WORK ORDER – Write out the text lines of every item below exactly as they appear, leaving the pictures out of your answer.

(Text data extracted from the pages)
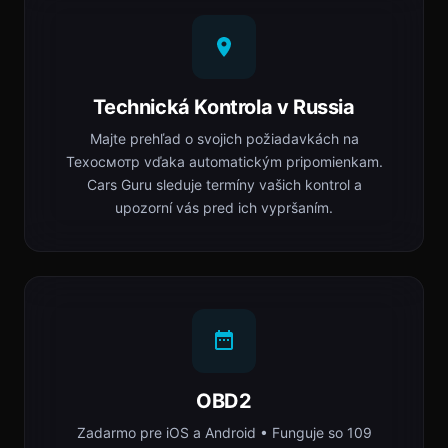
Technická Kontrola v Russia
Majte prehľad o svojich požiadavkách na
Техосмотр vďaka automatickým pripomienkam.
Cars Guru sleduje termíny vašich kontrol a
upozorní vás pred ich vypršaním.
OBD2
Zadarmo pre iOS a Android • Funguje so 109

ANSWER AREA –
Technická Kontrola v Russia
Majte prehľad o svojich požiadavkách na
Техосмотр vďaka automatickým pripomienkam.
Cars Guru sleduje termíny vašich kontrol a
upozorní vás pred ich vypršaním.
OBD2
Zadarmo pre iOS a Android • Funguje so 109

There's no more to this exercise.